Journal De Montreal: Trump miscalculated attack on Iran, region braces

journal de montreal says President Donald Trump badly miscalculated before launching strikes against Iran; analysts warn the country retains the ability to disrupt the Gulf and global markets. Updated March 15, 2026 at 00: 25 ET. The piece argues the terrain, asymmetric weapons and Iran’s willingness to threaten shipping mean the conflict could drag on and keep oil prices high.
Journal De Montreal analysis: Immediate facts and fallout
The central claim in the journal de montreal brief is stark: overwhelming conventional strikes have not eliminated Iran’s capacity to inflict damage across the Gulf. The analysis notes Iran’s stated threat to fire on any vessel — including large tankers — that transits the Strait of Hormuz, and highlights how limited equipment from shore batteries, missile launchers or drones can endanger ships in that narrow channel. Three commercial vessels were struck near the Strait recently, one of them a bulk carrier that caught fire after leaving a Gulf port.
Immediate reactions from leaders and commanders
Donald Trump, President of the United States, said the operation could end “soon” and later asked rhetorically, “We don’t want to leave before the hour, right? We must finish the job, no?” Ali Fadavi, representative of the army, warned Washington of a long campaign and threatened a “war of attrition” aiming to “destroy the entire American economy as well as the world economy. ” Amir Saeed Iravani, Representative of Iran to the United Nations, declared that “more than 1348 civilians” had been killed since the onset of the campaign.
The journal de montreal commentary frames these remarks as evidence of a widening confrontation in which military advantage on paper has not erased the opponent’s capacity to inflict strategic harm. The piece stresses that without boots on the ground to seize and hold the rugged shorelines, securing the Strait will remain effectively impossible.
Quick context
The journal de montreal column uses a fable to argue that brute force can leave a stronger actor exposed to persistent, damaging retaliation. It also links continued threats in the Strait of Hormuz to sustained pressure on oil markets and financial volatility.

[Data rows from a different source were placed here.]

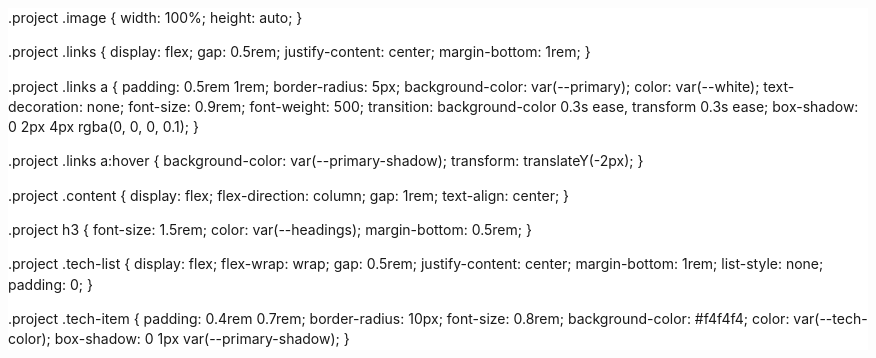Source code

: .project .image {
  width: 100%;
  height: auto;
}

.project .links {
  display: flex;
  gap: 0.5rem; 
  justify-content: center;
  margin-bottom: 1rem; 
}

.project .links a {
  padding: 0.5rem 1rem;
  border-radius: 5px;
  background-color: var(--primary);
  color: var(--white);
  text-decoration: none;
  font-size: 0.9rem; 
  font-weight: 500;
  transition: background-color 0.3s ease, transform 0.3s ease;
  box-shadow: 0 2px 4px rgba(0, 0, 0, 0.1);
}

.project .links a:hover {
  background-color: var(--primary-shadow);
  transform: translateY(-2px);
}

.project .content {
  display: flex;
  flex-direction: column;
  gap: 1rem; 
  text-align: center;
}

.project h3 {
  font-size: 1.5rem;
  color: var(--headings);
  margin-bottom: 0.5rem;
}

.project .tech-list {
  display: flex;
  flex-wrap: wrap;
  gap: 0.5rem;
  justify-content: center;
  margin-bottom: 1rem;
  list-style: none;
  padding: 0;
}

.project .tech-item {
  padding: 0.4rem 0.7rem;
  border-radius: 10px;
  font-size: 0.8rem; 
  background-color: #f4f4f4; 
  color: var(--tech-color); 
  box-shadow: 0 1px var(--primary-shadow);
}
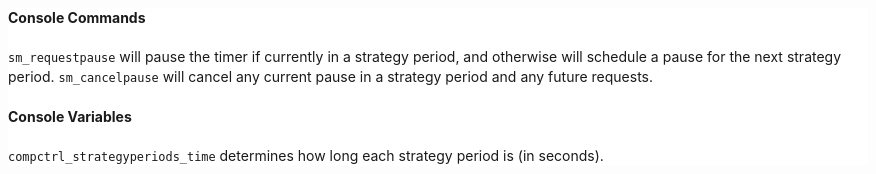 #### Console Commands
`sm_requestpause` will pause the timer if currently in a strategy period, and otherwise will schedule a pause for the next strategy period. `sm_cancelpause` will cancel any current pause in a strategy period and any future requests.

#### Console Variables
`compctrl_strategyperiods_time` determines how long each strategy period is (in seconds).
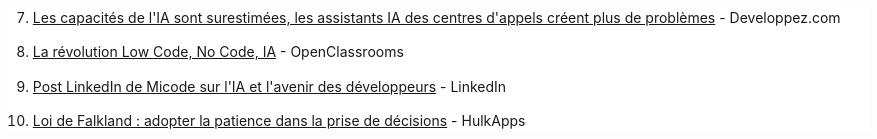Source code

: 7. [Les capacités de l'IA sont surestimées, les assistants IA des centres d'appels créent plus de problèmes](https://intelligence-artificielle.developpez.com/actu/374230/Les-capacites-de-l-IA-sont-surestimees-les-assistants-IA-des-centres-d-appels-creent-plus-de-problemes-qu-ils-n-en-resolvent-d-apres-une-etude-selon-laquelle-ces-assistants-ne-sont-pas-si-intelligents/) - Developpez.com

8. [La révolution Low Code, No Code, IA](https://talents.openclassrooms.com/blog/low-code-no-code-vibe-coding-ia-revolution) - OpenClassrooms

9. [Post LinkedIn de Micode sur l'IA et l'avenir des développeurs](https://www.linkedin.com/feed/update/urn:li:activity:7339649188034404352) - LinkedIn

10. [Loi de Falkland : adopter la patience dans la prise de décisions](https://www.hulkapps.com/fr/blogs/ecommerce-hub/comprendre-la-loi-des-iles-falkland-adopter-la-patience-dans-la-prise-de-decisions) - HulkApps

What’s next — risks, markets and diplomatic pressure
Expect tense weeks ahead: more strikes and counterstrikes, continued threats to commercial shipping, and volatile oil prices that feed market anxiety. The journal de montreal piece concludes that, unless a new diplomatic breakthrough appears, both military measures and economic disruption could persist — and that political limits will constrain any U. S. decision to deploy ground forces to neutralize the coastal threat.
Time-sensitive details in this dispatch are timestamped: updated March 15, 2026 at 00: 25 ET. The unfolding choices by leaders and commanders named here will determine whether the campaign shortens or becomes a protracted contest that continues to unsettle energy markets and regional stability.